──────── DATASET RECORDS ────────
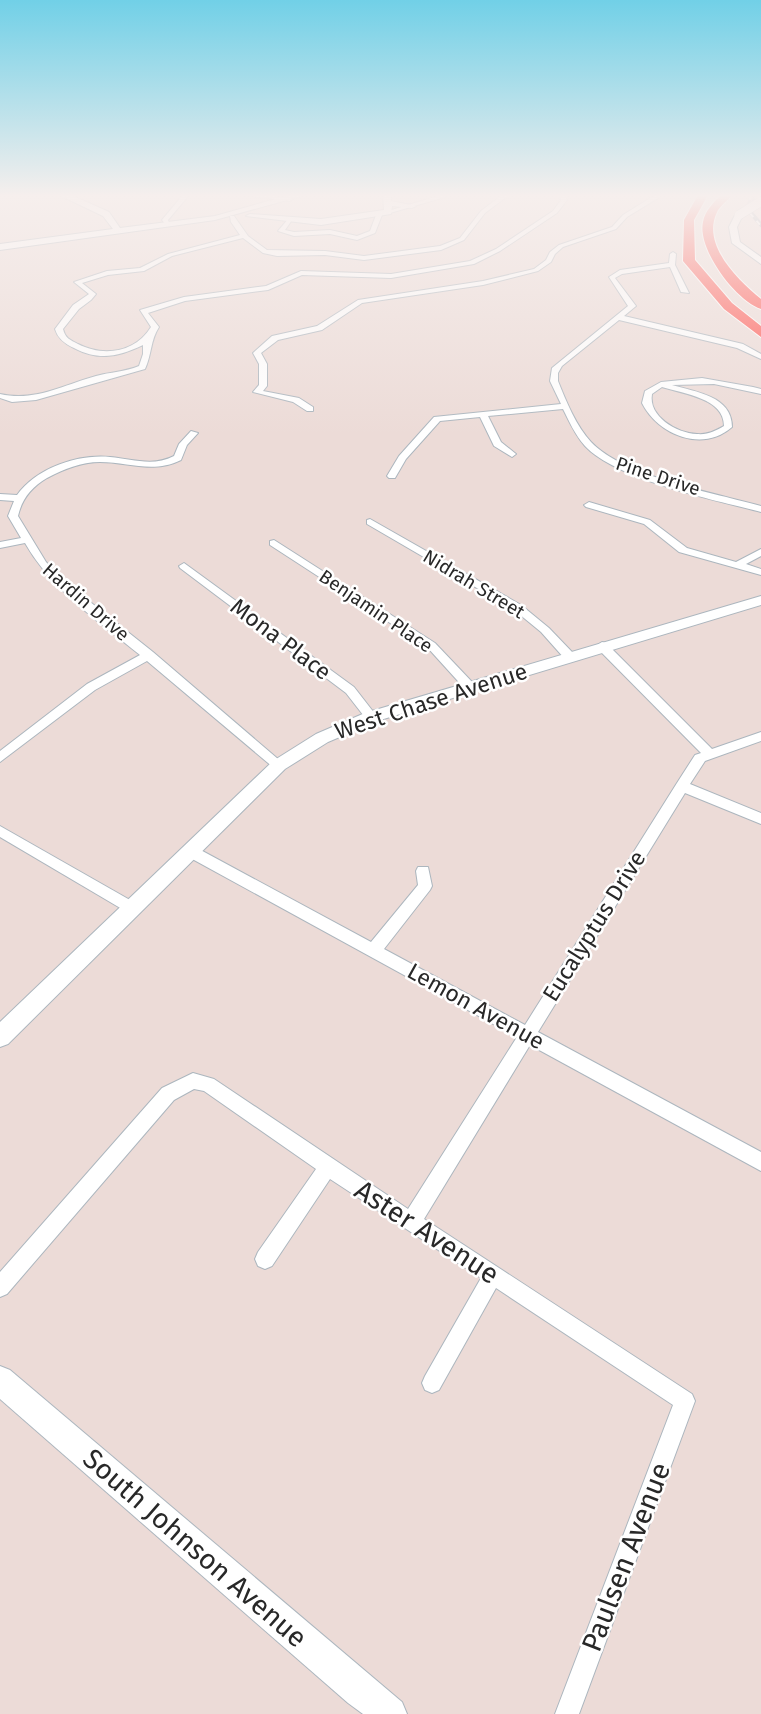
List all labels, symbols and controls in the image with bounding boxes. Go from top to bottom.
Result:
street label: Pine Drive [613,452,703,500]
street label: Nidrah Street [419,545,529,623]
street label: Hardin Drive [38,558,134,646]
street label: Benjamin Place [315,564,437,658]
street label: Mona Place [225,592,337,686]
street label: West Chase Avenue [331,657,531,745]
street label: Eucalyptus Drive [536,846,652,1006]
street label: Lemon Avenue [403,957,549,1055]
street label: Aster Avenue [349,1173,505,1291]
street label: South Johnson Avenue [76,1442,314,1654]
street label: Paulsen Avenue [575,1458,677,1656]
────────
Without including any image, reproduce the full listing above as written.

List all labels, symbols and controls in the image with bounding boxes. Go from top to bottom.
Result:
street label: Pine Drive [613,452,703,500]
street label: Nidrah Street [419,545,529,623]
street label: Hardin Drive [38,558,134,646]
street label: Benjamin Place [315,564,437,658]
street label: Mona Place [225,592,337,686]
street label: West Chase Avenue [331,657,531,745]
street label: Eucalyptus Drive [536,846,652,1006]
street label: Lemon Avenue [403,957,549,1055]
street label: Aster Avenue [349,1173,505,1291]
street label: South Johnson Avenue [76,1442,314,1654]
street label: Paulsen Avenue [575,1458,677,1656]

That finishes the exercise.